(Material supplied Opens)
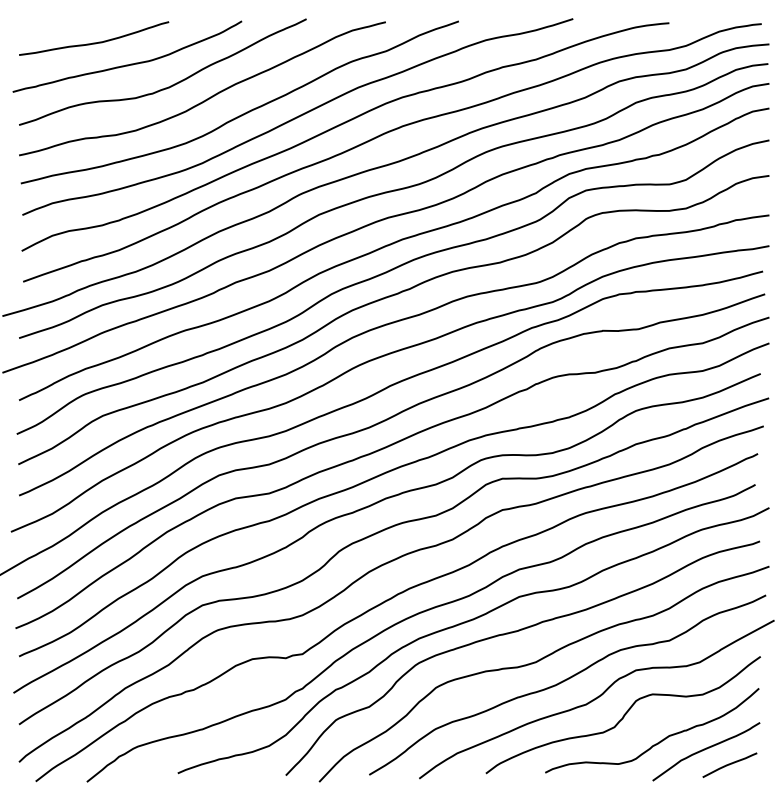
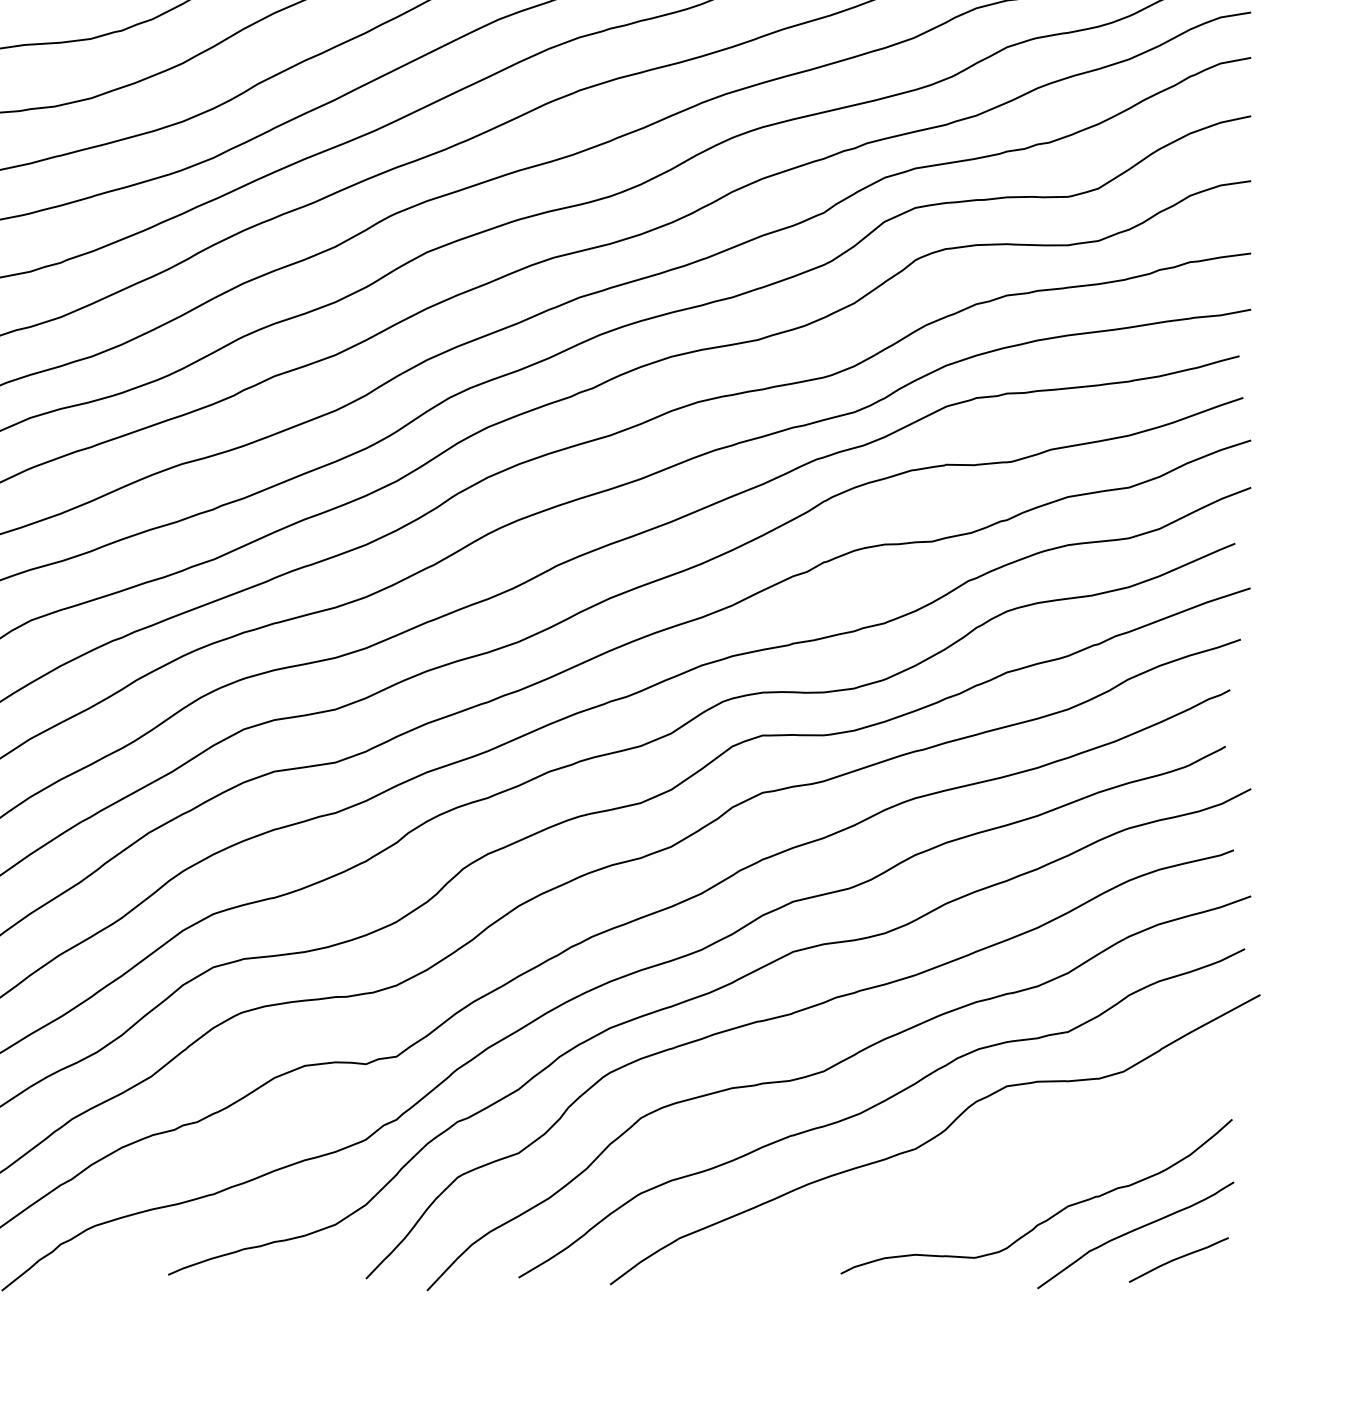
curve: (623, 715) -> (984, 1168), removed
(Material supplied Closes)
(Material supplied Opens)
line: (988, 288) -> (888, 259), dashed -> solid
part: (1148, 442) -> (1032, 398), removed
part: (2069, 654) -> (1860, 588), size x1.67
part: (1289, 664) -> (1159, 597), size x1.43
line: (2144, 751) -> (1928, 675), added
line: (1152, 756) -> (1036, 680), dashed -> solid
(Material supplied Closes)
◆ The problem: Please return only the lines above, starting at the line that has "part: (2069, 654) -> (1860, 588), size x1.67" and ending at the line that has "line: (1152, 756)", keeping both and leaving each one unchanged.

◆ Answer box:
part: (2069, 654) -> (1860, 588), size x1.67
part: (1289, 664) -> (1159, 597), size x1.43
line: (2144, 751) -> (1928, 675), added
line: (1152, 756) -> (1036, 680), dashed -> solid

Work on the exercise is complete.